期待に満ちた三人の眼差しを受けた重岡が、渋い顔をする。
「費用がなあ……」
重岡が「合宿に連れて行ってやりたいのは山々なんだけど、部費で賄えるもんじゃないしな」と唸る。
「そこで朗報です!」
翔琉の明るい声に反応し、三人が飛びついた。
「え? なんだ?」
「何かいい案でもあるのか?」
期待に満ちた目をする三人に、翔琉は頷いた。
「うちのじいちゃんが住んでいる島に『ノモルス遺跡』っていう遺跡があるんだ」
「ノモルス遺跡?」
一志と蓮が興味津々といった様子で翔琉の話にくいつく。
「そんな遺跡、聞いたことないぞ」
重岡まで前のめりになる。翔琉はそこで遺跡について説明をする。
「古くから伝わる秘祭や奇祭、その村から絶対持ち出すことの出来ない秘物って、今もあるじゃないですか」
「確かにな」
「家康の黄金の遺産だって、未だに発掘されていないし」
翔琉の言葉に、みんなが頷く。
「ノモルス遺跡もそれと同じようなものです。島と本土を行き交う人のほとんどが、島民か島民の身内なので、公にされていないんですよ」
公にされていない遺跡というキーワードに、みんながゴクリと唾を飲み込む。
「知られざる郷土史や遺跡、文化に触れるチャンスってことか」
知識欲と好奇心を刺激された重岡が、金銭面と天秤をかけて心を揺らしている様子が伝わってくる。

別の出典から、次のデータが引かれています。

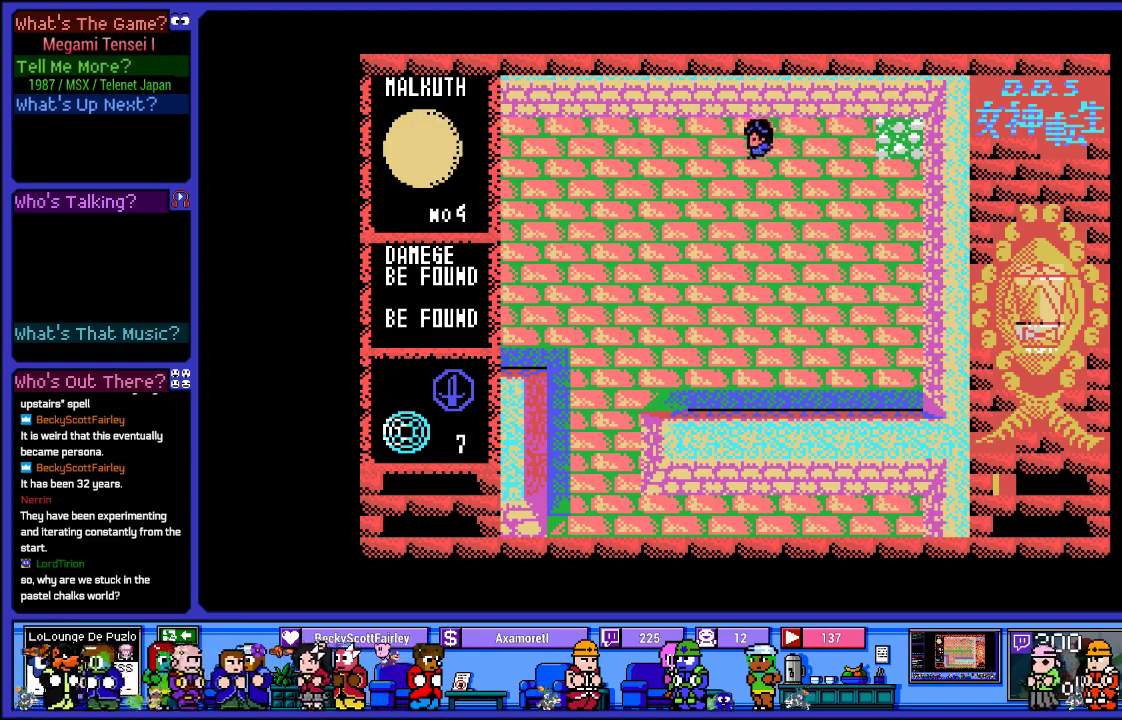
{"buttons": ["DPAD_LEFT"], "left_stick": "center", "right_stick": "center", "events": []}
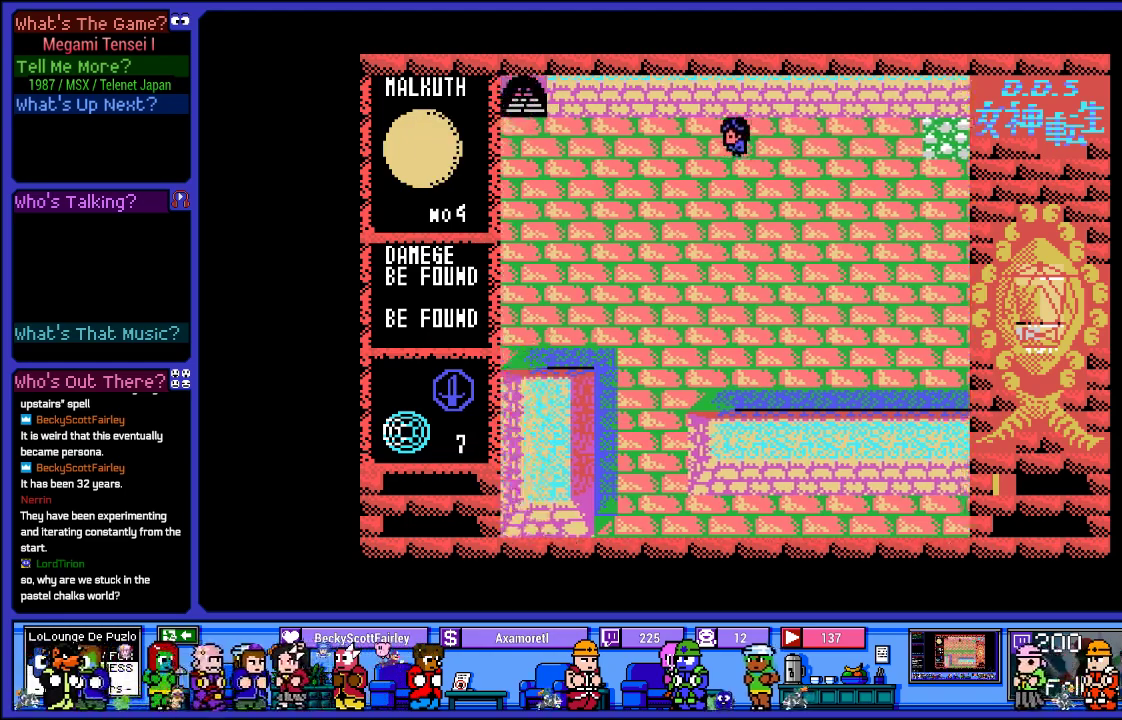
{"buttons": ["DPAD_DOWN"], "left_stick": "center", "right_stick": "center", "events": [[217, "DPAD_DOWN", "down"], [217, "DPAD_LEFT", "up"]]}
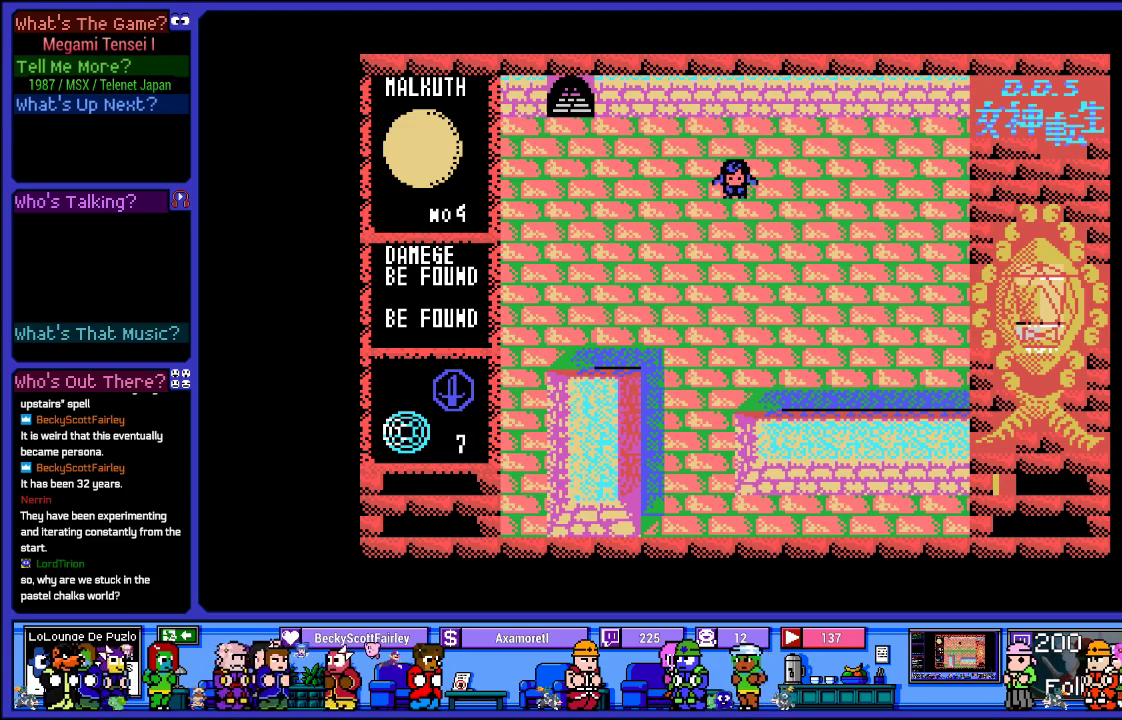
{"buttons": ["CROSS", "DPAD_DOWN"], "left_stick": "center", "right_stick": "center", "events": [[333, "CROSS", "down"]]}
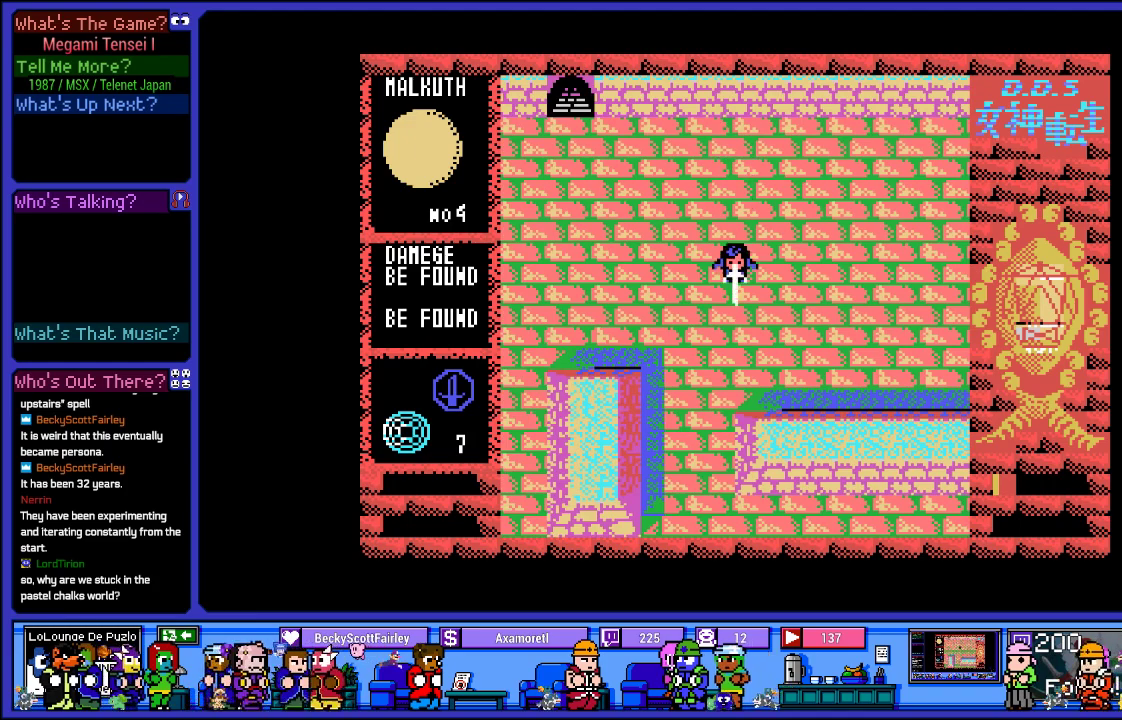
{"buttons": ["DPAD_DOWN"], "left_stick": "center", "right_stick": "center", "events": [[67, "CROSS", "up"]]}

顎に手をあてて悩む重岡に、翔琉は、さきほど言った台詞を繰り返す。
「ですから『朗報です』と言ったでしょう?」
そこで重岡がハッと顔をあげた。翔琉は朗報の詳細を口にする。
「どのみち、夏休みはノモルス祭があるから、祖父母の家に行くんですよね。そのついでに、歴史部の合宿について相談したんです」
ノモルス祭は島民総出で行われる年に一度の島のビッグイベントだ。七日間に渡って行われるのだが、翔琉は毎年、最も盛り上がる初日を狙って必ず参加している。合宿の許可が得られるかどうかは別として、友人と恩師を連れてきたいと言えば、「無駄に広いだけで何もない家でよければ、数人ぐらい泊めてあげる」と言ってくれたと話す。
しかも、島への連絡船は無料で乗船させてもらえることも付け加えた。
「でもなあ……獺越の家族に負担が……」
「一昨年や昨年も、前の学校の友達を連れて、遊びに行っているんで大丈夫ですよ。むしろ、祖父母は広い家に二人っきりで過ごしているから、大勢で遊びに行くほうが喜びます」
なおも躊躇する重岡を説得するため、翔琉は熱弁を奮う。すると、合宿に行きたい蓮も一志も援護射撃をしてくれる。
「合宿旅行がだめなら、俺たちだけで翔琉のおじいちゃんちに遊びに行こうぜ」
「うちは駄目だ。他県への旅行は先生がいないと許可がでない」
「あ、そうだった。蓮の母親、めっちゃ厳しいから、引率者が絶対に必要だったよな。先生、俺たち、ノモルス遺跡をこの目で見たいんだけど……なんとかならない?」
ここでようやく重岡も折れた。
部員三人でハイタッチして喜ぶと、さっそく合宿に向けての計画を進めた。